Try it: In the material below, how many lines include the string "selected"? Answer with the number and nothing else.

Source material:
□ □ □ □

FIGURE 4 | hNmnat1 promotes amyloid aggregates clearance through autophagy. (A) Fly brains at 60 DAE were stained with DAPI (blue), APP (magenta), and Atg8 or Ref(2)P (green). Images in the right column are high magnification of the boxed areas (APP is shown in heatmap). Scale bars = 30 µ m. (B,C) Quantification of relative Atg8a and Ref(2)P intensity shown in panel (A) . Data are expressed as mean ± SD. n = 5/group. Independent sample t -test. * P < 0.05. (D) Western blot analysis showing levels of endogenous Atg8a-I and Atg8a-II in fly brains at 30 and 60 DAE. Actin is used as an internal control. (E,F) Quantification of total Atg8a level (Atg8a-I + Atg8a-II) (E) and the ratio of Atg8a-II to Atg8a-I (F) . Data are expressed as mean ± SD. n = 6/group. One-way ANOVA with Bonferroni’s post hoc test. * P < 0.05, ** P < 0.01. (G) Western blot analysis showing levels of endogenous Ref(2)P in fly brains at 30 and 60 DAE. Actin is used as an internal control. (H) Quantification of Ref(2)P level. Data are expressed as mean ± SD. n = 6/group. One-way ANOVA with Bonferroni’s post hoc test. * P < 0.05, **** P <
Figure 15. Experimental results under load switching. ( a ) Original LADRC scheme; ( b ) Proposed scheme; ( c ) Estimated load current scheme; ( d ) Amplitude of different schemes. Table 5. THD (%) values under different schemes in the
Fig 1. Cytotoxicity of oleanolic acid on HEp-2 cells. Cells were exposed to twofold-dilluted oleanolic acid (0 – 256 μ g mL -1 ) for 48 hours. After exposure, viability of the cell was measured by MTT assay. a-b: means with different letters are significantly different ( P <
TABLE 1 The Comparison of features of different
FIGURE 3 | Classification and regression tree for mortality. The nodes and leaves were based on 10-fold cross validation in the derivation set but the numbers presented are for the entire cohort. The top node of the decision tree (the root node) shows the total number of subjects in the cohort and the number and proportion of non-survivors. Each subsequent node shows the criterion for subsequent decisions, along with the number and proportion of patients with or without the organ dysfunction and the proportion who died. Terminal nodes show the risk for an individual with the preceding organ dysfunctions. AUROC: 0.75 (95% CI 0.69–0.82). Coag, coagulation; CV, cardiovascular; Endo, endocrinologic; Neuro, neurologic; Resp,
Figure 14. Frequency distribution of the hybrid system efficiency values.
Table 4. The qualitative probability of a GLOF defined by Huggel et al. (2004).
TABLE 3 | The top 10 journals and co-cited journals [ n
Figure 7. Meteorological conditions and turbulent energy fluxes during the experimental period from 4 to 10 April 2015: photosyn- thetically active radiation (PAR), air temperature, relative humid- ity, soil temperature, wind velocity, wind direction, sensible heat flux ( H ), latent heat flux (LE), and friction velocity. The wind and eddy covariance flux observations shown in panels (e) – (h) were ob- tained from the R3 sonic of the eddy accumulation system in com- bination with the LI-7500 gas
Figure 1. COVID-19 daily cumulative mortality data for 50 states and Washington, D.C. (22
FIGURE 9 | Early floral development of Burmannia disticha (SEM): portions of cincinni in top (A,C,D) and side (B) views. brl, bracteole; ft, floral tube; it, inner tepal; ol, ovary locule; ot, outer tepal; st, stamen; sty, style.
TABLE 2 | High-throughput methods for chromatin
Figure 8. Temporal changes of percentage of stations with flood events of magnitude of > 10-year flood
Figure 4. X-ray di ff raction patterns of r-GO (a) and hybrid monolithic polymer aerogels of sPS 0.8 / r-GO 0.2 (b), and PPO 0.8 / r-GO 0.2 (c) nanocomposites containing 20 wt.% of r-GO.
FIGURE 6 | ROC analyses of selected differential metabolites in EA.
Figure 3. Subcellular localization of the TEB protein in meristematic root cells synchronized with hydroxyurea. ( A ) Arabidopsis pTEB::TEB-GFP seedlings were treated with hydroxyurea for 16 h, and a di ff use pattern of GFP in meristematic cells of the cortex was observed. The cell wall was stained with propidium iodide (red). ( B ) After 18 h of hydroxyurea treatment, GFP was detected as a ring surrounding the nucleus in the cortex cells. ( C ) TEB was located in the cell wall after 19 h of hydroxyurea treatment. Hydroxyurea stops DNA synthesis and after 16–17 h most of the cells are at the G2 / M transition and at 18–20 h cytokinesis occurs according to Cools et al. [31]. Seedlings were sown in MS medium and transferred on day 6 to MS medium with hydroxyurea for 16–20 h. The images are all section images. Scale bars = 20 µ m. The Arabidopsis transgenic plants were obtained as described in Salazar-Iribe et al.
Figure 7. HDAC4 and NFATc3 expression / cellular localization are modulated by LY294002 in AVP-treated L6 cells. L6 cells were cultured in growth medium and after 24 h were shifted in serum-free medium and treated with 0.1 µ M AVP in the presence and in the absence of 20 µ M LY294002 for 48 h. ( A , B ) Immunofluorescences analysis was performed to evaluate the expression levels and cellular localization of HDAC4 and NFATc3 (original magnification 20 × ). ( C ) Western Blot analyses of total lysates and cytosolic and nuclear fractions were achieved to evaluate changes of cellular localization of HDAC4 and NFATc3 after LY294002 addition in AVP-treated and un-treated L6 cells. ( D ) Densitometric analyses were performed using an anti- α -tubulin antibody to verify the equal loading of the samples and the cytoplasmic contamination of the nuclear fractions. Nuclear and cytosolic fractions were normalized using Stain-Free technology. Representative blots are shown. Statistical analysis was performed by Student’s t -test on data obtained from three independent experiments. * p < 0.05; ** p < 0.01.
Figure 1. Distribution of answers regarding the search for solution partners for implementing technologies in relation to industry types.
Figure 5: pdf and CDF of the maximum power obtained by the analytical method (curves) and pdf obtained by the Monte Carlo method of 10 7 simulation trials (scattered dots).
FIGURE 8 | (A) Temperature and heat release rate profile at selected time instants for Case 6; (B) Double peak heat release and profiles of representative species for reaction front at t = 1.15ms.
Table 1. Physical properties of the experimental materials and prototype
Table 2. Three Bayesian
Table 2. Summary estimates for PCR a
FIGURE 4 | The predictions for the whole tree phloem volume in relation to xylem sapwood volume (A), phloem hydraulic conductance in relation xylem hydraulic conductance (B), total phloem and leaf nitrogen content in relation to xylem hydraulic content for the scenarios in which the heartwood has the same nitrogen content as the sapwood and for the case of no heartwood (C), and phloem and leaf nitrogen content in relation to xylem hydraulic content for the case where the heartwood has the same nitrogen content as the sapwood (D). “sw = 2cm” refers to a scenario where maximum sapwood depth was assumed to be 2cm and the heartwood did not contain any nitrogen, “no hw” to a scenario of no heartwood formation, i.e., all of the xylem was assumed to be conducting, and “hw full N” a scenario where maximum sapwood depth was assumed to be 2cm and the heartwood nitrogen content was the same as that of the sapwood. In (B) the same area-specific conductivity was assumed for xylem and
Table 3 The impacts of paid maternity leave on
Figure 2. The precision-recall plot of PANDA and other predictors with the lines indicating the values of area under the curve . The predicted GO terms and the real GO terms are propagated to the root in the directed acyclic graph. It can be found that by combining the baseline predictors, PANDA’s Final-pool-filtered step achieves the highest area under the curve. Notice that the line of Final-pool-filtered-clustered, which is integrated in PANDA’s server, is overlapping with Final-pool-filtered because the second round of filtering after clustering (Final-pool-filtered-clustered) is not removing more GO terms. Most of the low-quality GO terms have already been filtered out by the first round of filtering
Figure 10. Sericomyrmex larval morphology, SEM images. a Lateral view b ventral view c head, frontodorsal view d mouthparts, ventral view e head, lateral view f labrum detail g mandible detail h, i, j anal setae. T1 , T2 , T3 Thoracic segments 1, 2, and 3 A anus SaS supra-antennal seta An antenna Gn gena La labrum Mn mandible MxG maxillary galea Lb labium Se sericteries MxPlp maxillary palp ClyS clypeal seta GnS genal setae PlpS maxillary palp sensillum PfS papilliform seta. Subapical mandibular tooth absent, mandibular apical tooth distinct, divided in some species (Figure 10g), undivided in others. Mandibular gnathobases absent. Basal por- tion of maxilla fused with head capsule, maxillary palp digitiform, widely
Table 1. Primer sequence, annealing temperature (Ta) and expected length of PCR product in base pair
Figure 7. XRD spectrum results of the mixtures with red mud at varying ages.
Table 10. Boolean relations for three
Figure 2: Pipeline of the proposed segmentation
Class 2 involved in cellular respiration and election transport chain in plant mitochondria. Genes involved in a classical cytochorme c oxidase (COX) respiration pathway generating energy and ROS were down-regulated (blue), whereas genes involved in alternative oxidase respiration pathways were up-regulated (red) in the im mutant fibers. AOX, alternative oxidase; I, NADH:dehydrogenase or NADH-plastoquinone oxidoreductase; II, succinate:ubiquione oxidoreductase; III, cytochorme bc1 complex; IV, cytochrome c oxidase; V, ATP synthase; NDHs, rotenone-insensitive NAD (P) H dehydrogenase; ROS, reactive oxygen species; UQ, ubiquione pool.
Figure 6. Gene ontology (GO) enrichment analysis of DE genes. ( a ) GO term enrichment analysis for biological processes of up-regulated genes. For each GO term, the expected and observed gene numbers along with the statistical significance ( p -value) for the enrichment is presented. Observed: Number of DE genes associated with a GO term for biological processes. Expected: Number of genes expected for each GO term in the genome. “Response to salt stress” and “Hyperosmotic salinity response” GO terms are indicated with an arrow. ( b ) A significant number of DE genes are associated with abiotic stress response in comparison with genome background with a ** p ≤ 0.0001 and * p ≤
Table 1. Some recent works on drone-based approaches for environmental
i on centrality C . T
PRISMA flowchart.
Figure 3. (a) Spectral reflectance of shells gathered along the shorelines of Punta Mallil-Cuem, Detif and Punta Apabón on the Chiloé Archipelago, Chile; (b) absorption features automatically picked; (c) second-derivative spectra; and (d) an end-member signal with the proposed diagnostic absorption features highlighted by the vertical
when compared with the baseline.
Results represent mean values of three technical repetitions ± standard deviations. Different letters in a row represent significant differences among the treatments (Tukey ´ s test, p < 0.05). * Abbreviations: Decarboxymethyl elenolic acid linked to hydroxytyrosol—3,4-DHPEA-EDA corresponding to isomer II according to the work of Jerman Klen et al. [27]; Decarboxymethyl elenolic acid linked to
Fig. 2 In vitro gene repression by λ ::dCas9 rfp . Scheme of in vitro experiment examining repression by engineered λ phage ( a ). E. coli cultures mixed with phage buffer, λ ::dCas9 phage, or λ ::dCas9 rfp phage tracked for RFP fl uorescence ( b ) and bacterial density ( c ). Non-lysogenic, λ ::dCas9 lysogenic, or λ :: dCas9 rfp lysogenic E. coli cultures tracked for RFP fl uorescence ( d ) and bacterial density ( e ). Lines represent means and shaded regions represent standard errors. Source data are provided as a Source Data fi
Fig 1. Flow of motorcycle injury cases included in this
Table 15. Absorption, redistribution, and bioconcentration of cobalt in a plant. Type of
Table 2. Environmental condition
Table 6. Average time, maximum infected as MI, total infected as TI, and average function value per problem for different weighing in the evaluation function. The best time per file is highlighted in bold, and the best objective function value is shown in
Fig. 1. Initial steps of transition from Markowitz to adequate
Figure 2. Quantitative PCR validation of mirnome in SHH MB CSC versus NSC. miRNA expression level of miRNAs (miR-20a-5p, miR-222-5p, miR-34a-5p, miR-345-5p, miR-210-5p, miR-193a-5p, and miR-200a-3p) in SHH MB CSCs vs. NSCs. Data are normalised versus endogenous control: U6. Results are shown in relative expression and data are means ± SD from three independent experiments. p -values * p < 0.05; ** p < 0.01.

□ □ □ □

Task answer: 2